Existe uma inversão curiosa acontecendo nas empresas.
Quando alguma coisa não vai bem, a primeira reação costuma ser chamar o marketing.
Vendas caíram? Marketing.
A marca perdeu força? Marketing.
O produto não se diferencia? Marketing.
A empresa precisa crescer? Marketing.
Como se comunicação tivesse a capacidade de resolver problemas que nasceram muito antes dela.
Não tem.
Marketing é a cereja do bolo. E isso não diminui sua importância. Pelo contrário.
A cereja só existe porque alguém, antes dela, precisou construir o bolo.
Antes do marketing vem o modelo de negócio. Depois, o posicionamento. A estratégia. A cultura. O produto ou serviço. A operação.
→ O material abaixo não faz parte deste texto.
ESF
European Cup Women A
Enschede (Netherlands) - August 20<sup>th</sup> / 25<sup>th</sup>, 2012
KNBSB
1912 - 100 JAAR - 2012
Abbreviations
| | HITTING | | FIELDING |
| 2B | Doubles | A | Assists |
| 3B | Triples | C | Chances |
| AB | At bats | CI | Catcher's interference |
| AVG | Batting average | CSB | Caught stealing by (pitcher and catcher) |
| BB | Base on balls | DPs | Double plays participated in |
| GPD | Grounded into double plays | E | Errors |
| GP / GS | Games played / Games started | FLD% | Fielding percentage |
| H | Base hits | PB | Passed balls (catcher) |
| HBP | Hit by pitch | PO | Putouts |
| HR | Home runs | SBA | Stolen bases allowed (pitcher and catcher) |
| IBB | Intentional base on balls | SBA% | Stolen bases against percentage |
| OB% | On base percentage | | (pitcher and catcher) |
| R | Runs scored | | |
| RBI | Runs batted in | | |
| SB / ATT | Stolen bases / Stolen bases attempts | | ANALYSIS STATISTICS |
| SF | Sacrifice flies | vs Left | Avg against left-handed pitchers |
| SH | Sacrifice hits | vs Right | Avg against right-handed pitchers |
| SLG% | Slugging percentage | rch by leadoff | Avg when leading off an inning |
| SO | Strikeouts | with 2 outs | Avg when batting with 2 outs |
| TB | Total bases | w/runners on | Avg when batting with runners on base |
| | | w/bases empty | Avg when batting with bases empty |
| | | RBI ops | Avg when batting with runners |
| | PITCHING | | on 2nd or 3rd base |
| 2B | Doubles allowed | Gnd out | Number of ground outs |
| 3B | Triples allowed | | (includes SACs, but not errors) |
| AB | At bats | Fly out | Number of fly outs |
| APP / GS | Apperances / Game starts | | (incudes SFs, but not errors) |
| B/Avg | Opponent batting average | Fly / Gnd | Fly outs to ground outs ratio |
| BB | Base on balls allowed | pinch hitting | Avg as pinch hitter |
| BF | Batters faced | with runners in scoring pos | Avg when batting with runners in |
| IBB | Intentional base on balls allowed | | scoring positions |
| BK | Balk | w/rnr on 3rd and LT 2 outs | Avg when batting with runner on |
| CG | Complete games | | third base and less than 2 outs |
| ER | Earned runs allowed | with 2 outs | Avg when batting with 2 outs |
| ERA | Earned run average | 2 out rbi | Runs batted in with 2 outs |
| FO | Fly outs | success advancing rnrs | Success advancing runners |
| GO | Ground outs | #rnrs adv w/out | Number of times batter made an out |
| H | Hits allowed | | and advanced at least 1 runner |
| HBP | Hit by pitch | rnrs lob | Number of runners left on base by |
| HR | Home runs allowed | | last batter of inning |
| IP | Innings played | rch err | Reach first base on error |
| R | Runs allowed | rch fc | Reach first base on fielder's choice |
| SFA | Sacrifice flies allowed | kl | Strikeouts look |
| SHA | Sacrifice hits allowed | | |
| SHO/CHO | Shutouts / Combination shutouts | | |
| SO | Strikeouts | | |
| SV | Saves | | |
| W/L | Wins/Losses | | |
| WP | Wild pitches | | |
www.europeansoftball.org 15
A experiência que chega ao cliente.
Só então a comunicação encontra matéria-prima para trabalhar.
E aqui existe uma distinção importante.
Marketing não cria, sozinho, a verdade de uma empresa. Ele dá visibilidade a ela.
Quando essa verdade é boa, o marketing amplia.
Quando ela é ruim, o marketing também amplia.
Um produto ruim com uma campanha excelente continua sendo um produto ruim. Apenas passa a ser conhecido por mais gente.
Um atendimento desorganizado com uma comunicação sofisticada produz uma experiência ainda mais frustrante. A promessa ficou maior. A entrega continuou pequena.
Um posicionamento confuso, quando recebe investimento de mídia, não fica mais claro. Fica confuso em escala.
É por isso que algumas empresas parecem investir cada vez mais em marketing e continuar andando em círculos.
O problema está em outro lugar.
Estão tentando decorar uma estrutura que ainda precisa ser reconstruída.
E existe algo ainda mais perigoso nessa inversão.
Quanto melhor for o marketing, mais rápido o mercado descobrirá o que existe por trás dele.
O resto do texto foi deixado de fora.